Um passo para a frente e dois para trás.

quarta-feira, abril 06, 2022

segunda-feira, abril 04, 2022

Crypto

 The end of life as she knew it.

domingo, abril 03, 2022

Acto 1

 "Tinhas alguma ordem lógica aqui?" - Ela olhou para ele com um ar confuso. Não será óbvio que tinha uma ordem na organização dos seus livros? Quem é ele para chegar à estante dela e começar a mexer nos livros todos à procura dos que tinham dedicatória? Quem é ele? Ninguém. As dedicatórias eram dela. Bastou um milissegundo para se aperceber das falsas convicções que alimentou nos últimos meses. O vidro partiu-se aos bocadinhos, a magia morreu. E agora? Agora inicia-se o teatro. 


"Hey i like your pictures what are you looking for" - ela disse-lhe que procurava sinais de pontuação. Ele respondeu que estava à procura de amigos e perguntou-lhe de onde é que ela era. Ela ficou incrédula a olhar para o telefone tentando processar tamanha lerdeza. Lerdeza. Que palavra. Não respondeu mais. A narrativa ficou pelo prólogo. 


"Buongiorno principessa" - ok. Querido. Meh. Formalmente sim, tudo o que fez foi atencioso. Ela sente-se desconfortável com coisas que ele diz. Infelizmente não consegue engrenar da mesma forma que ele. Receia que em breve ele lhe faça um convite. Ela vai dizer que sim. Ele tem um cérebro interessante e da última vez que se viram as horas voaram. Risos, poemas e cervejas. Ele gostou dela. Ela sentiu. Gostava de ser tua amiga. E agora? Agora inicia-se a escrita da peça. Vai correr mal. Que se foda. 


"A tua voz não é nada o que eu estava à espera" - ela também não estava à espera de sorrir quando ouviu a voz dele pela primeira vez. Assim é mais fácil. Mensagens de voz sem ter muito tempo para pensar e repensar no que se vai dizer. Tudo a correr bem? Sim. Combina o copo, vá. Tempo passa. Conversa esgota-se. Tic tac. Já não vai dar. Não, não iniciou o teatro desta vez. Ele tinha qualquer coisa. Ela ergue a muralha.
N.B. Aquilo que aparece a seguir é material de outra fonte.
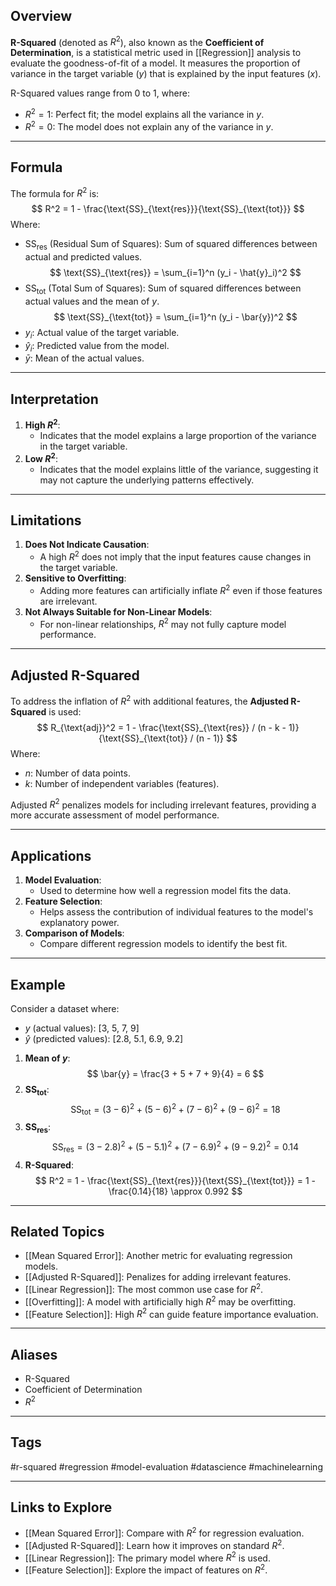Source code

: ## Overview
**R-Squared** (denoted as $R^2$), also known as the **Coefficient of Determination**, is a statistical metric used in [[Regression]] analysis to evaluate the goodness-of-fit of a model. It measures the proportion of variance in the target variable ($y$) that is explained by the input features ($x$). 

R-Squared values range from 0 to 1, where:
- $R^2 = 1$: Perfect fit; the model explains all the variance in $y$.
- $R^2 = 0$: The model does not explain any of the variance in $y$.

---

## Formula
The formula for $R^2$ is:
$$
R^2 = 1 - \frac{\text{SS}_{\text{res}}}{\text{SS}_{\text{tot}}}
$$
Where:
- $\text{SS}_{\text{res}}$ (Residual Sum of Squares): Sum of squared differences between actual and predicted values.
  $$
  \text{SS}_{\text{res}} = \sum_{i=1}^n (y_i - \hat{y}_i)^2
  $$
- $\text{SS}_{\text{tot}}$ (Total Sum of Squares): Sum of squared differences between actual values and the mean of $y$.
  $$
  \text{SS}_{\text{tot}} = \sum_{i=1}^n (y_i - \bar{y})^2
  $$
- $y_i$: Actual value of the target variable.
- $\hat{y}_i$: Predicted value from the model.
- $\bar{y}$: Mean of the actual values.

---

## Interpretation
1. **High $R^2$**:
   - Indicates that the model explains a large proportion of the variance in the target variable.
2. **Low $R^2$**:
   - Indicates that the model explains little of the variance, suggesting it may not capture the underlying patterns effectively.

---

## Limitations
1. **Does Not Indicate Causation**:
   - A high $R^2$ does not imply that the input features cause changes in the target variable.
2. **Sensitive to Overfitting**:
   - Adding more features can artificially inflate $R^2$ even if those features are irrelevant.
3. **Not Always Suitable for Non-Linear Models**:
   - For non-linear relationships, $R^2$ may not fully capture model performance.

---

## Adjusted R-Squared
To address the inflation of $R^2$ with additional features, the **Adjusted R-Squared** is used:
$$
R_{\text{adj}}^2 = 1 - \frac{\text{SS}_{\text{res}} / (n - k - 1)}{\text{SS}_{\text{tot}} / (n - 1)}
$$
Where:
- $n$: Number of data points.
- $k$: Number of independent variables (features).

Adjusted $R^2$ penalizes models for including irrelevant features, providing a more accurate assessment of model performance.

---

## Applications

1. **Model Evaluation**:
   - Used to determine how well a regression model fits the data.
2. **Feature Selection**:
   - Helps assess the contribution of individual features to the model's explanatory power.
3. **Comparison of Models**:
   - Compare different regression models to identify the best fit.

---

## Example
Consider a dataset where:
- $y$ (actual values): [3, 5, 7, 9]
- $\hat{y}$ (predicted values): [2.8, 5.1, 6.9, 9.2]

1. **Mean of $y$**:
   $$
   \bar{y} = \frac{3 + 5 + 7 + 9}{4} = 6
   $$
2. **SS$_{\text{tot}}$**:
   $$
   \text{SS}_{\text{tot}} = (3 - 6)^2 + (5 - 6)^2 + (7 - 6)^2 + (9 - 6)^2 = 18
   $$
3. **SS$_{\text{res}}$**:
   $$
   \text{SS}_{\text{res}} = (3 - 2.8)^2 + (5 - 5.1)^2 + (7 - 6.9)^2 + (9 - 9.2)^2 = 0.14
   $$
4. **R-Squared**:
   $$
   R^2 = 1 - \frac{\text{SS}_{\text{res}}}{\text{SS}_{\text{tot}}} = 1 - \frac{0.14}{18} \approx 0.992
   $$

---

## Related Topics

- [[Mean Squared Error]]: Another metric for evaluating regression models.
- [[Adjusted R-Squared]]: Penalizes for adding irrelevant features.
- [[Linear Regression]]: The most common use case for $R^2$.
- [[Overfitting]]: A model with artificially high $R^2$ may be overfitting.
- [[Feature Selection]]: High $R^2$ can guide feature importance evaluation.

---

## Aliases
- R-Squared
- Coefficient of Determination
- $R^2$

---

## Tags
#r-squared #regression #model-evaluation #datascience #machinelearning

---

## Links to Explore
- [[Mean Squared Error]]: Compare with $R^2$ for regression evaluation.
- [[Adjusted R-Squared]]: Learn how it improves on standard $R^2$.
- [[Linear Regression]]: The primary model where $R^2$ is used.
- [[Feature Selection]]: Explore the impact of features on $R^2$.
Peça fica por escrever.


Acto 2

sexta-feira, abril 01, 2022

Ómicron

No outro dia comecei a contar uma história. 
Uma história que ficou inacabada, sem final triste, feliz ou neutro. 

Já devia haver um vírus a percorrer as minhas células.
As ideias ficaram turvas,
as palavras deixaram de se formar
e restou uma opção: hibernar. 

Quem diria que uma hibernação primaveril seria sinónimo de serendipidade?

Talvez tenham sido as alucinações causadas pelo estado febril,
talvez as epifanias transportadas por filmes aleatórios,
talvez as músicas que foram revisitadas numa condição cerebral débil. 

Não sei. Sei muito pouca coisa. 

Vieste em boa hora, Ómicron. 
Juntar um pouco mais de simbolismo ao processo. 
Mais uns dias e a metamorfose completa-se. 
Cada vez mais acho piada a esta capacidade.
E a Kausalketten, também acho cada vez mais piada a Kausalketten.